By Peggy Eppig, Environmental Educator
Though I miss autumn with its flare and dazzle, at last I can see into the forest and observe the geological structures that make our landscapes so wild and rugged. Winter hiking in many of Lancaster Conservancy’s nature preserves offers great opportunities to observe dramatic formations and landforms that help tell the story of how our landscapes came to be. With the forest canopy down and understory bare, winter is a fantastic time to seek seasonal vistas and stand in the deep valleys, looking up through cliff walls from a steep creek canyon trail. It’s also time to visit boulder fields and outcrops and discover what secrets have been hiding behind all the greenery.
Otter Creek Nature Preserve
Lower Chanceford Township, York County
One of my favorite winter hikes is one we did recently as a group of Lancaster Conservancy friends and volunteers. A combination of red-blazed preserve trails and the blue-blazed Mason-Dixon Trail loop through and around the Otter Creek valley, where hikers can see impressive bluffs and ridges overhead and underfoot.
My favorite feature of this preserve hike is a section of the Mason-Dixon Trail that traverses a spine of metamorphic schist rock formed from the ancient floor of the Iapetus Ocean, predecessor of the Atlantic. Deformed under intense heat and pressure as two enormous continental plates collided approximately 450 million years ago, this high ridge of schist is about as wide as the trail itself, and hikers must pay attention to their footing as the slopes on either side drop away into steep-sided forested slopes. Schist outcrops are common throughout Otter Creek Nature Preserve and invite closer inspection of how metamorphic processes folded and bent ancient ocean sediments into a wild array of wavy formations. Look carefully at creek-washed schist cobbles for deep red and black nodules of magnetite and garnet.
Fox Hollow Nature Preserve
Conestoga Township, Lancaster County
When you’ve hiked a few of our preserves in winter, it becomes obvious that water is as much a part of the geological process as rock itself. Where there’s a deep, damp ravine and cold temperatures, you come upon some really outstanding ice formations. Be aware and careful though, hiking on or around ice has its hazards for the unwary hiker!
An old trolley line makes for a mostly flat trail along the Pequea (pronounced “peck-way”) Creek through Fox Hollow Nature Preserve, and from this path you can observe several outcrop seepages that form magnificent ice flows. Ice of course is the solid state of water and is, geologically speaking, a mineral! It has a lot of power to transform landscapes with its freeze-thaw-refreeze cycles…and when it comes plowing down the Susquehanna and its tributaries like a bulldozer during deep freeze events and ice-out. Outcrop seepages, however, are where water is flowing slowly between layers of rock from deep inside a ridge or hill. The perfect conditions for ice falls to form is when temperatures drop well below freezing for several days and nights, causing exposed seepages to form into a variety of ice formations: stalactites inside a rock crevasse and icicles from a ledge, ice spikes that point upwards from drip lines, and ice ribbons along the surface of a vertical face.

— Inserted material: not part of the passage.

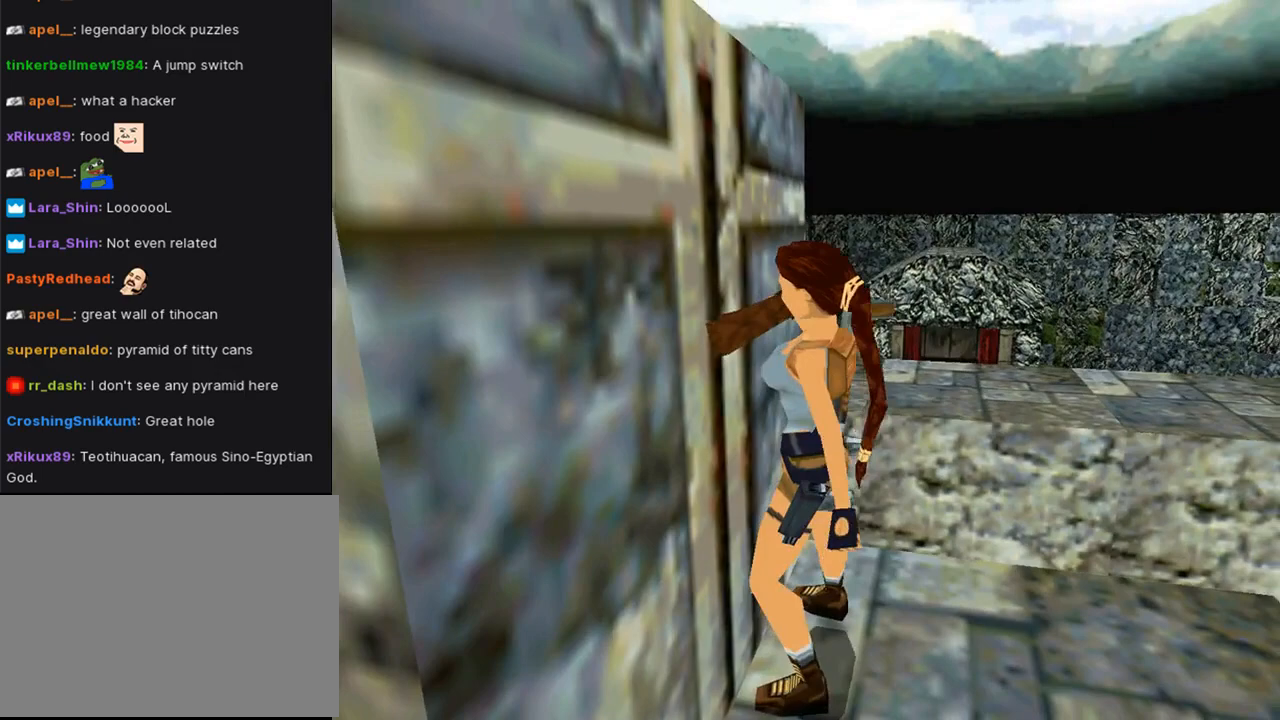
{"buttons": [], "left_stick": "center", "right_stick": "center", "events": []}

Hellam Hills Nature Preserve
Hellam Township, York County
With every turn in the trail, Hellam Hills seems to throw something made of stone into view. The bluffs drop away with bare rock outcrops, and from Buzzards Roost, you can see that you are standing on the backbone of the Chickies formation, a rugged band of quartzite and schists that arcs through York and Lancaster counties. A talus slope of massive quartzite boulders slips away toward a winter view of the Susquehanna River.
Though winter views are great, the talus slope is what catches my attention. I love to look for Skolithos linerais, fossilized burrows and borings of marine worms that lived on these Cambrian beach sands 500 million years ago. You don’t need to scramble down a talus slope, however, as smaller chunks of weathered quartzite can be found throughout the preserve, and with some careful searching, you can find them in abundance under leaf litter and old stream cuts.
In these same hills I have found delicate sheets of mica embedded in quartz and large nodules of magnetite protruding from slabs of metamorphosed sea bottom. There is abundant mica, graphite, biotite, and talc where metaconglomerate schists meet the Chickies quartzite on the southeast rim of the ridge.
If the rocks at Hellam Hills could talk, they would tell the story of incredible tectonic processes that built mountain ranges, created volcanic island chains, and warped and lifted the floors of oceans and shallow seas. With winter views of the Susquehanna, we can imagine the powerful force of water, ice, and silt slurry carving out the deep canyons of its riverbed, on the way to the Atlantic through storied rock remains of the Iapetus.